Absa has been on a path to regain the ground it lost under Barclays' rule, particularly in the home loan market where it was once a clear leader.
Photo: Reuters

Absa has seen strong credit growth in the 10 months ended 31 October 2021, and now expects headline earnings in its biggest business - the Retail and Business Banking division - to more than double from the previous year.

Absa Corporate and Investment Bank's earnings have also increased "considerably", the bank said. 

Its share price jumped by more than 5% to R147.07 in early trading on Friday, following the trading update. 

Gross customer loans rose by mid-single digits year-on-year, with stronger growth coming from home loans and vehicle and asset finance. The bank is increasing its lending market share, particularly in asset-backed lending. It reported lower growth in personal loans. 

Absa and Standard Bank stood out in 2020 by writing more loans, at a time when their peers were tightening their lending taps. 

Absa has been on a path to regain the ground it lost in recent years, during the time when Barclays held a majority stake in the bank. Once a clear market leader in the home loan market, it slipped down the ranks. 

Although it seemed like a risky move to grow lending market share in the middle of a pandemic when people were losing their jobs and could potentially default on their debt, Absa is reporting that the percentage of Stage 3 loans – those that have missed at least three payments – improved slightly from the first half.

Absa did say in March that the growth of its lending book was "very targeted" and that the bank didn't increase its risk profile to price these loans aggressively to gain the market share it did.

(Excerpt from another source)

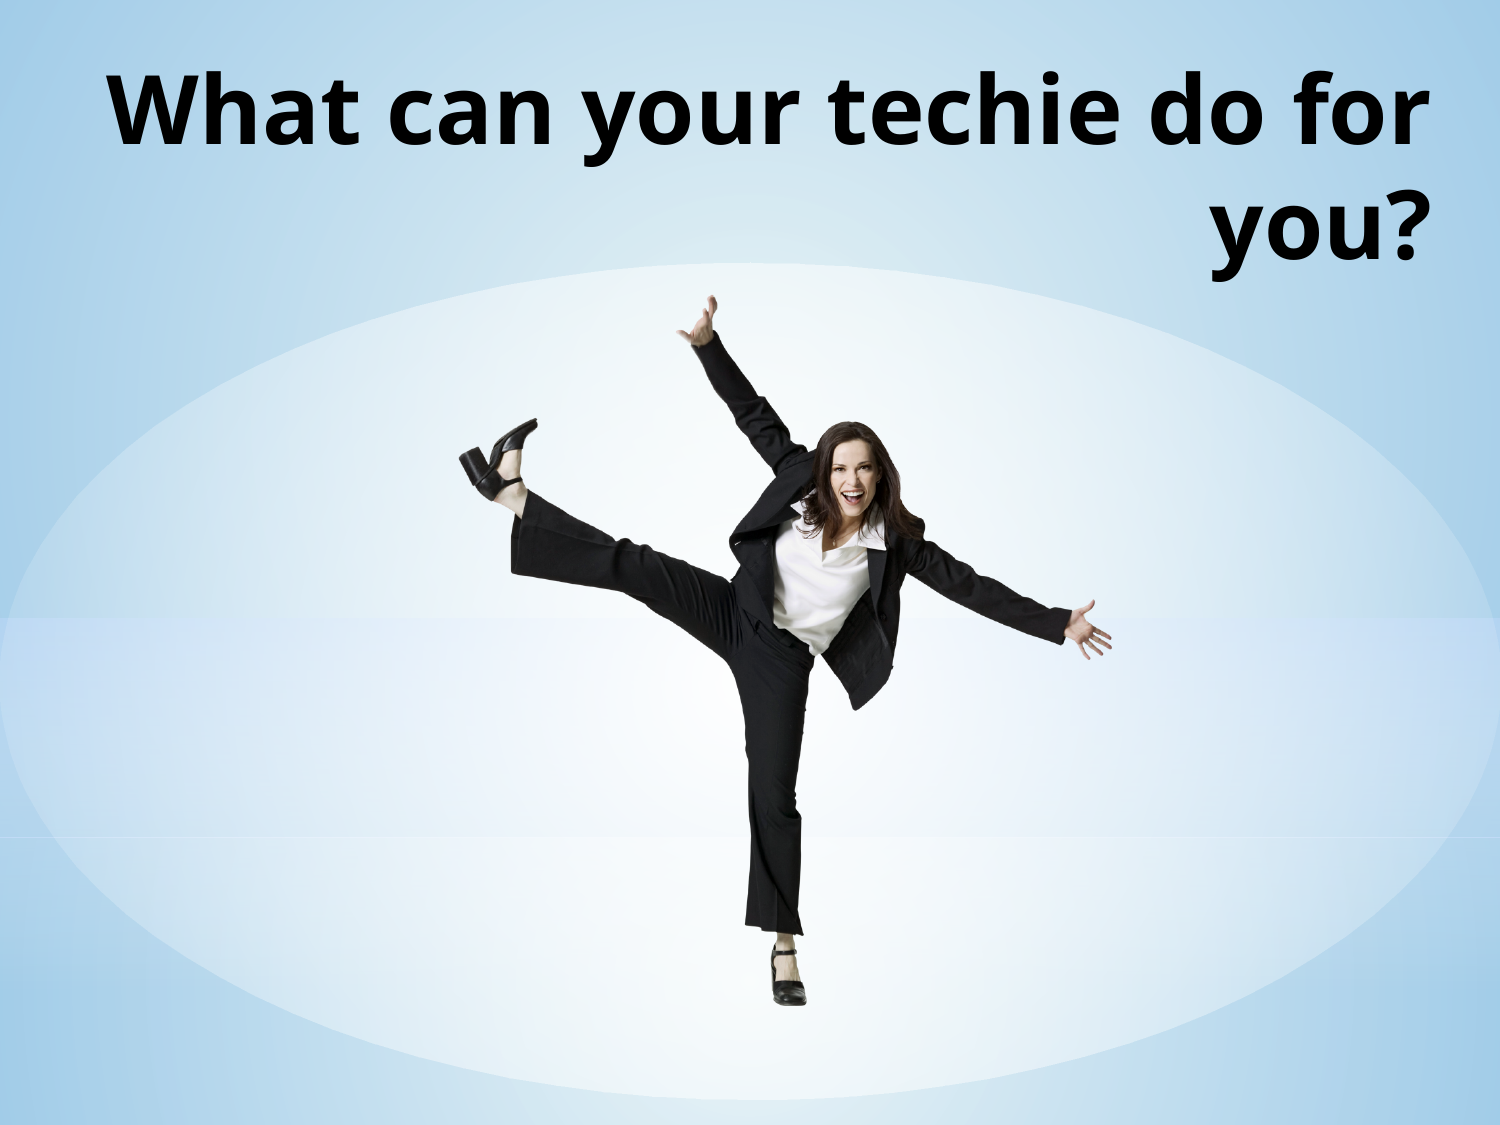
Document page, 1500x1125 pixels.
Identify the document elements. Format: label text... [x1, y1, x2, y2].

Absa said its credit impairments in the 10 months to end-October improved materially year-on-year from the R20.6 billion it reported in 2020, when its impairment charge shot up 163%.

Absa's credit loss ratio is now in the middle of its target range of 75 to 100 basis points.

Outside of the lending business, Absa said customer deposit growth remained robust, increasing by low double digits.

The bank's total revenue for the 10 months grew by mid-single digits year-on-year. Its net interest income rose by high single digits, and although its non-interest income was flat year-on-year, this has improved since the first half of the year.